The DASN was set up just over a year ago, just in time for Kelley to make his debut at AUVSI’s Unmanned Systems Defense 2015. The goal: Tie all the unmanned systems stakeholders in the U.S. Navy together and synthesize their work.

Those stakeholders are making aggressive plans, Kelley said, including achieving dominance in the air and on and under the water, including by adding advanced autonomy and machine learning, which is “something we are constantly thinking of in the background. How much artificial intelligence are we willing to let these machines have as they operated with manned forces out in the operational fleet?”

Kelley didn’t say when the roadmap will be finished, but said he wants to get it out “for folks to read, because I think it will be important.”

It will be a living document prone to change, so there will be more workshops in the future, and will be open to industry involvement, which Kelley said is “absolutely critical.”

Attendees discuss technology with one of the Unmanned Systems Defense exhibitors.

Shad Reese, TWS UxS coordinator for the Office of the Undersecretary of Defense, said the Department of Defense is working on the latest unmanned systems roadmap, which should be published in the first quarter of 2017.
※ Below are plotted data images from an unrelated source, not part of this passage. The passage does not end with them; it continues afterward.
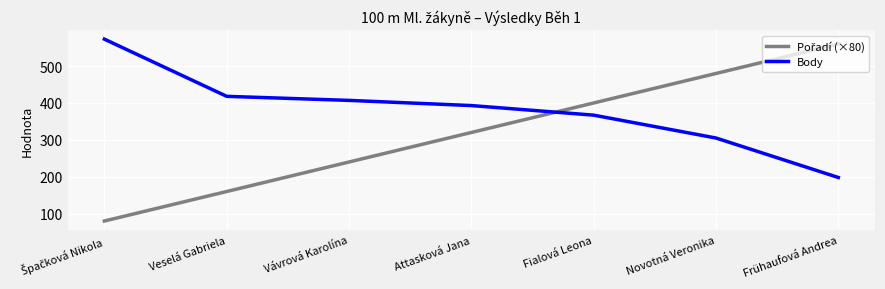

What is the approximate value of Body at Vávrová Karolína, to the nearest 5?

405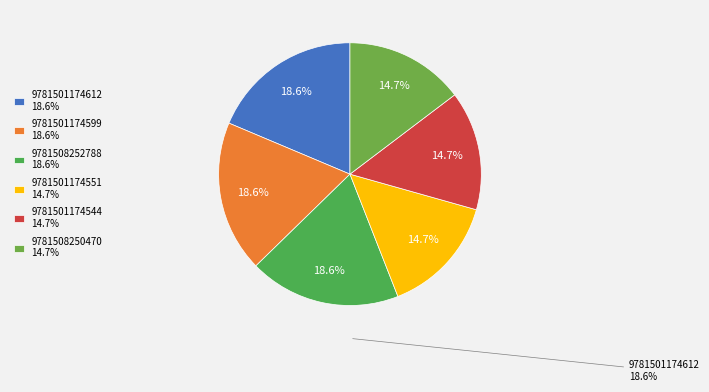

How many slices are in this pie chart?

6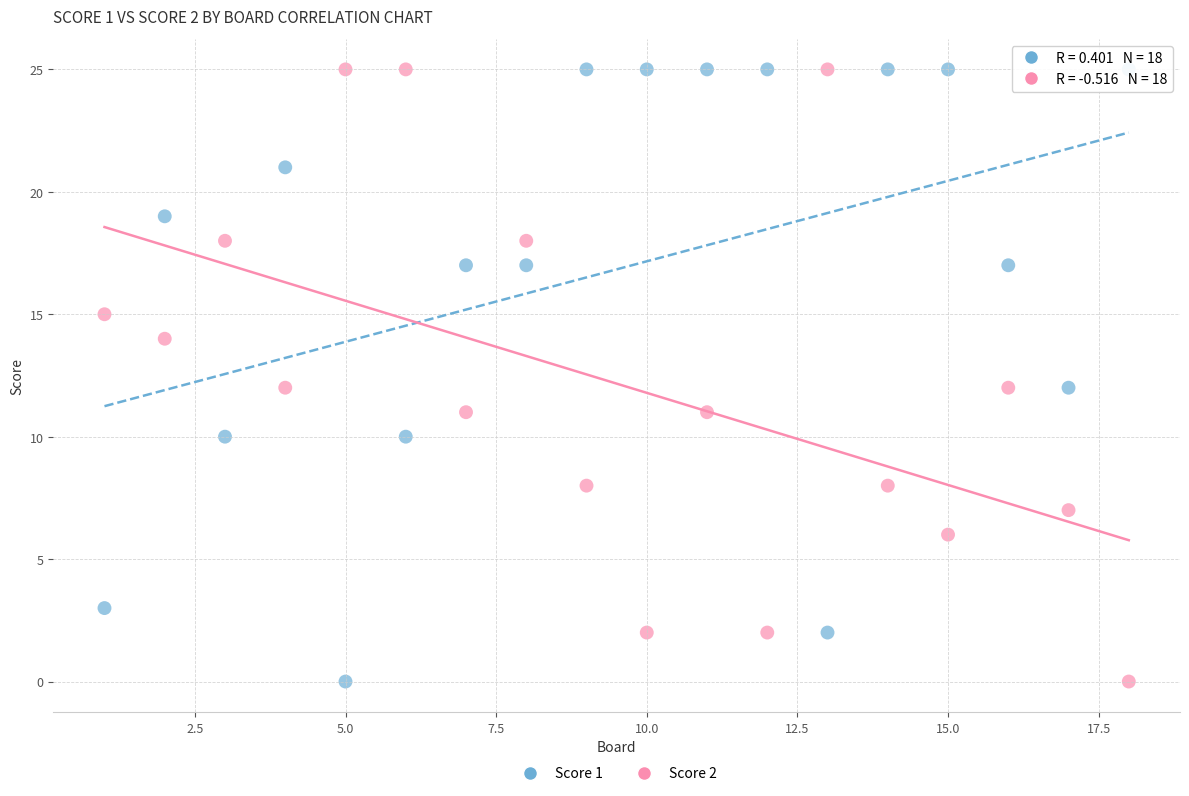

What is the X range (max minus min) for the scatter plot?

17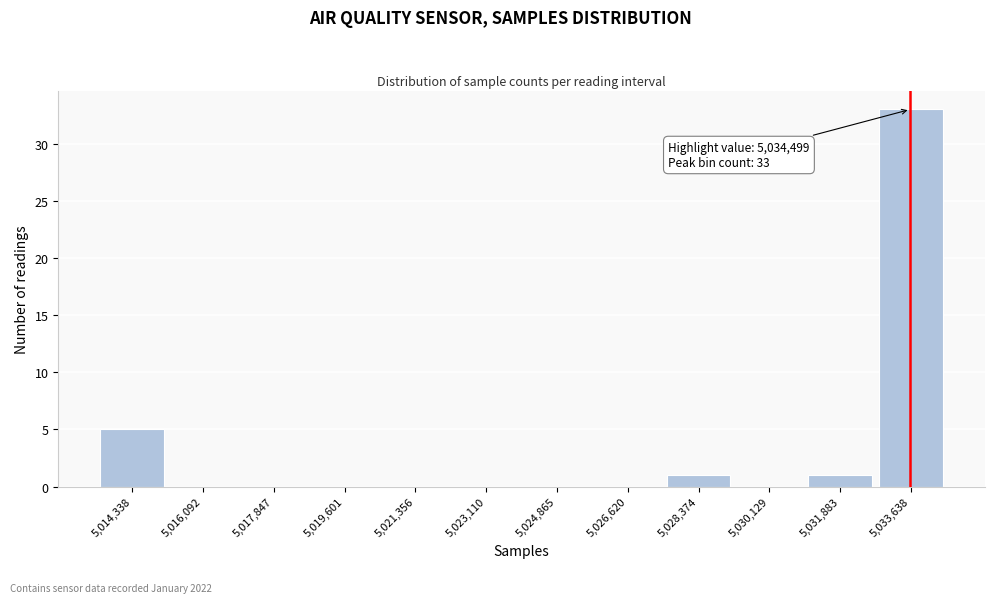

Reading left to right, list all the values displayed in this chart.

5,014,338=5	5,016,092=0	5,017,847=0	5,019,601=0	5,021,356=0	5,023,110=0	5,024,865=0	5,026,620=0	5,028,374=1	5,030,129=0	5,031,883=1	5,033,638=33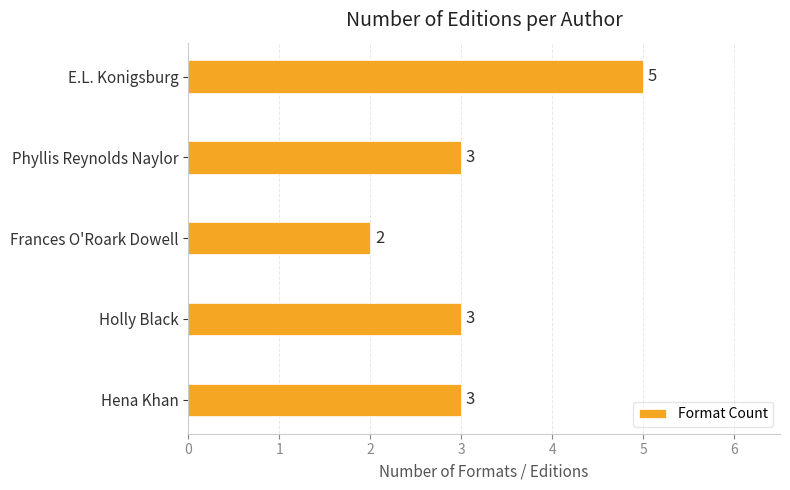

Reading bottom to top, list all the values displayed in this chart.

Hena Khan=3	Holly Black=3	Frances O'Roark Dowell=2	Phyllis Reynolds Naylor=3	E.L. Konigsburg=5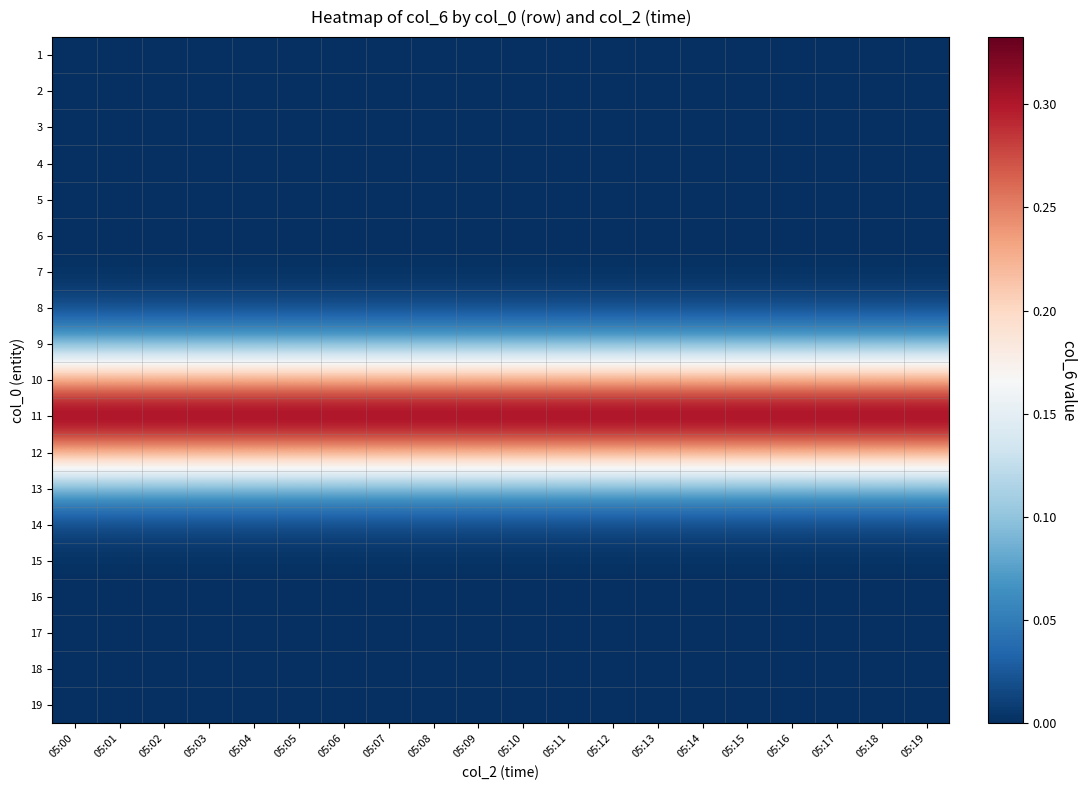

At how many categories does at least one series exceed 0?

20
The roadmap has been underway since late February, with writing starting in March. It covers the period from 2016-2041, as anything beyond that is “pure guessing.”

Reese said that one thing has struck him as he’s worked on the roadmap: Many in the military are talking about the need for swarming, but there isn’t much of an industry base for it.

“Everyone and their mom is talking about swarming, but if you step back and look at what’s going on in industry, there are no real players in industry working on swarming,” he said.

Instead, much of the work is shouldered by academia, but “we would like to have commercially available swarming technology.”

Shad Reese, TWS UxS coordinator for the Office of the Undersecretary of Defense, talks about the forthcoming DOD roadmap.